Seguindo a tradição, o Brasil “iniciou os trabalhos” e realizou a abertura da 68ª Assembleia Geral da ONU. O discurso incisivo de Dilma citou o programa de espionagem dos Estados Unidos e outros assuntos como, por exemplo, a inclusão de países em desenvolvimento nos assentos permanentes da instituição, a fim de se reduzir o déficit de representatividade e legitimidade vigente.
Independentemente do tom eleitoreiro e despertador de patriotismo do discurso de Dilma, e do momento oportuno para esse caso vir à tona (desviando a atenção da opinião pública brasileira do julgamento do mensalão), uma reação enérgica e retaliativa ao monitoramento de informações pela agência de segurança nacional americana (NSA) se fez imprescindível.
Citando a violação dos direitos humanos, da privacidade e do direito internacional, a afronta à soberania e à liberdade civil, e que sem respeito não há democracia, Dilma criticou a ingerência americana, sem que as principais autoridades da delegação dos EUA estivessem presentes no auditório da sede da ONU, em Nova York.
Coincidentemente ou não, os secretários e embaixadores de Obama só chegaram ao final do discurso, e um pouco antes do discurso de Obama. Tal falta de etiqueta foi acrescentada à pouca relevância dada ao assunto por parte dos EUA. Como explicado pela especialista Sabrina Medeiros, “as agendas dos dois países são conflitantes e a pauta americana priorizou as questões nucleares”.

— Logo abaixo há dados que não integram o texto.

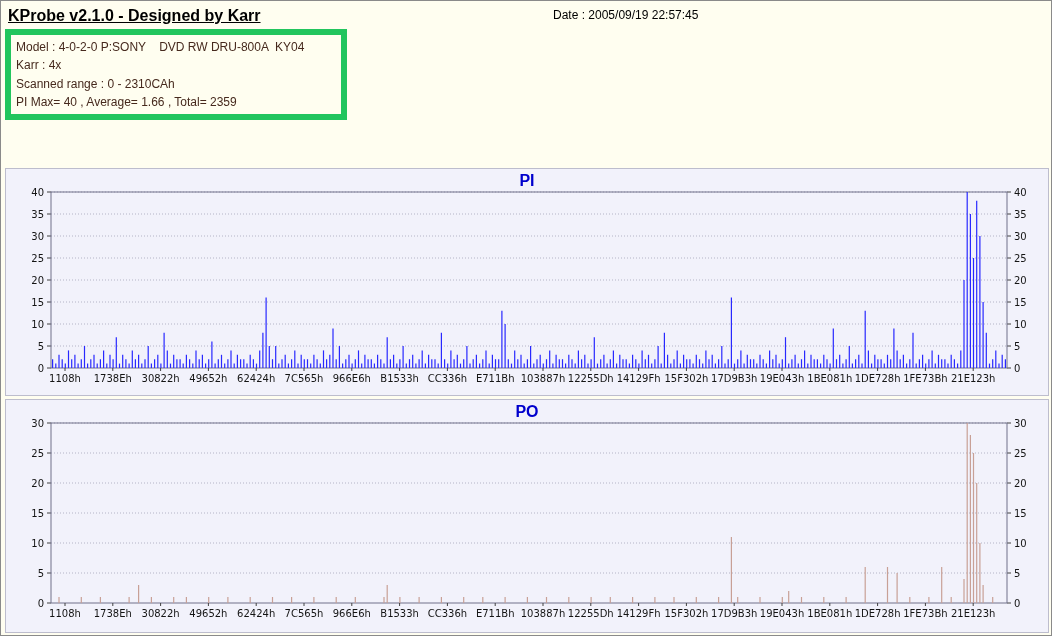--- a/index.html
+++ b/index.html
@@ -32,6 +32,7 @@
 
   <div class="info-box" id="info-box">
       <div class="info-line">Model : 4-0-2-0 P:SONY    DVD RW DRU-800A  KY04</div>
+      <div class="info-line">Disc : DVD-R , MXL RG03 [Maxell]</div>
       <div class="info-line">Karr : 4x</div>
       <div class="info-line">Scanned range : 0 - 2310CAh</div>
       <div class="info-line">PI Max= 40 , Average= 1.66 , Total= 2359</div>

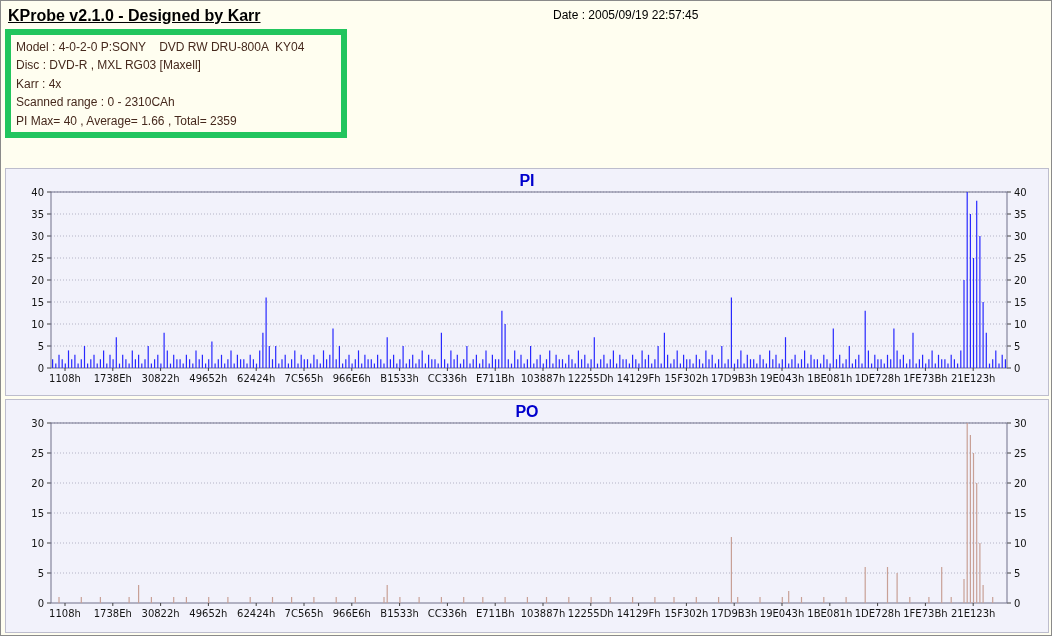--- a/index.html
+++ b/index.html
@@ -34,6 +34,7 @@
       <div class="info-line">Model : 4-0-2-0 P:SONY    DVD RW DRU-800A  KY04</div>
       <div class="info-line">Disc : DVD-R , MXL RG03 [Maxell]</div>
       <div class="info-line">Karr : 4x</div>
+      <div class="info-line">ECC blocks sum (PI/PO) : 100/100</div>
       <div class="info-line">Scanned range : 0 - 2310CAh</div>
       <div class="info-line">PI Max= 40 , Average= 1.66 , Total= 2359</div>
     </div>

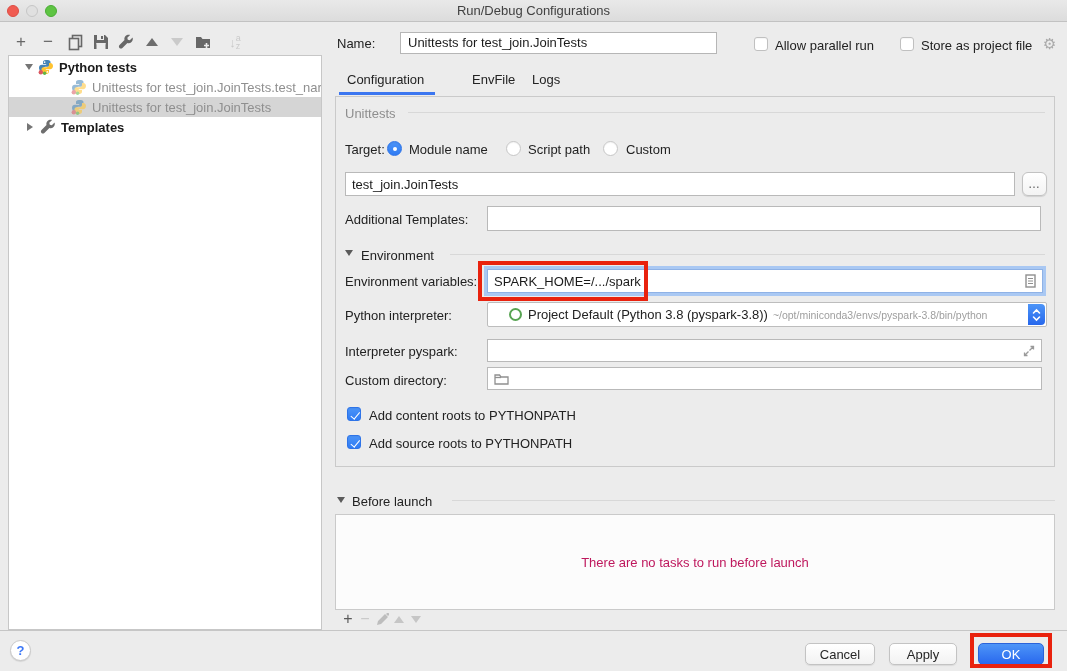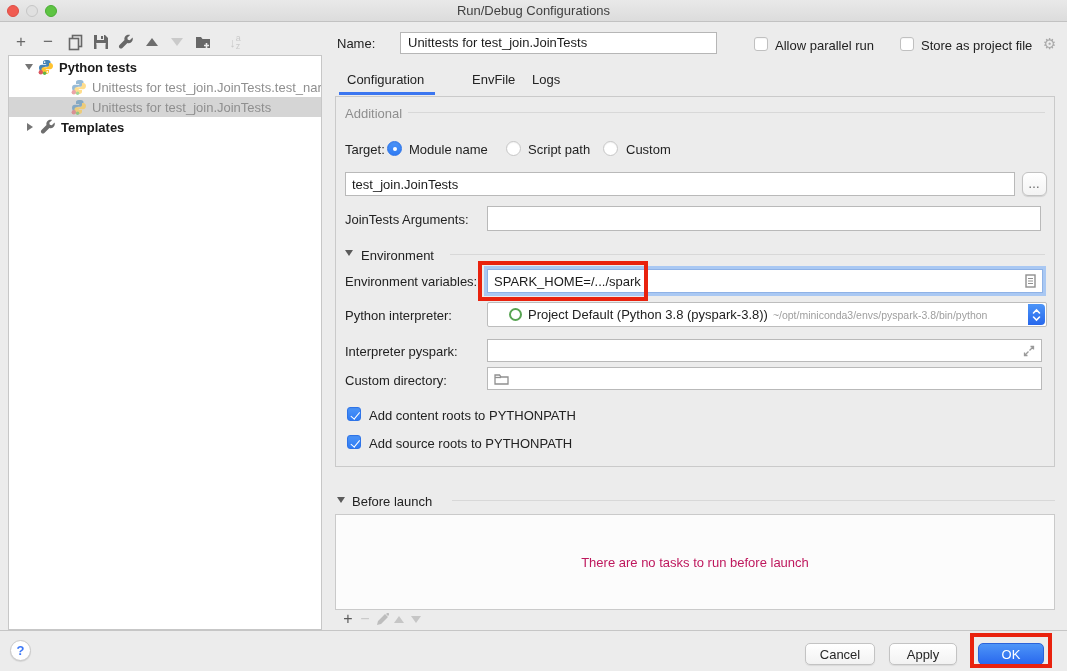--- a/index.html
+++ b/index.html
@@ -182,7 +182,7 @@
 
 <div class="abs panel"></div>
 
-<div class="abs lbl gray" style="left:345px; top:106px;">Additional</div>
+<div class="abs lbl gray" style="left:345px; top:106px;">Unittests</div>
 <div class="abs grp-line" style="left:408px; top:112px; width:637px;"></div>
 
 <div class="abs lbl" style="left:345px; top:142px;">Target:</div>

O recado foi dado: o argumento de que a “interceptação ilegal de informações destina-se a proteger as nações contra o terrorismo” não se sustenta. Somos um país democrático e que há 160 anos resolvemos nossas diferenças pacificamente.
Espionar assuntos estratégicos da presidência brasileira e da Petrobras traduz-se como uma tentativa de obtenção de vantagens comerciais oriundas do país que tem a liberdade de expressão, do ir e vir e a democracia; não só em sua exaustiva retórica oficial, mas em toda a sua postura e cultura popular.
A imensa lacuna entre as ações e o discurso é motivo de indignação e intolerância em toda a comunidade internacional. No discurso, pregam-se o neoliberalismo econômico e os direitos humanos; na prática, ações comerciais protecionistas nas fracassadas rodadas iniciadas em Doha, nos painéis da OMC, e violação do direito de privacidade de empresas privadas e cidadãos civis.
Como foi frisado por Dilma, essa questão da espionagem transcende a relação bilateral dos dois países e é uma questão relevante ao Conselho de Segurança da ONU, para que não haja deterioração de relações diplomáticas multilaterais futuras. Cabe a nós a aprovação de leis e mecanismos de proteção e a manutenção de uma bem-sucedida relação com a maior economia mundial.
Em visita ao Brasil em 2011, Obama ressaltou explicitamente a intenção de intensificar o relacionamento comercial com o Brasil, principalmente após a descoberta do pré-sal.
A histórica relação de amizade com nosso principal parceiro comercial não pode ser fundamentada com tamanha diferença entre a retórica e prática, e sim com colaboração mútua e cooperação entre as duas nações amigas.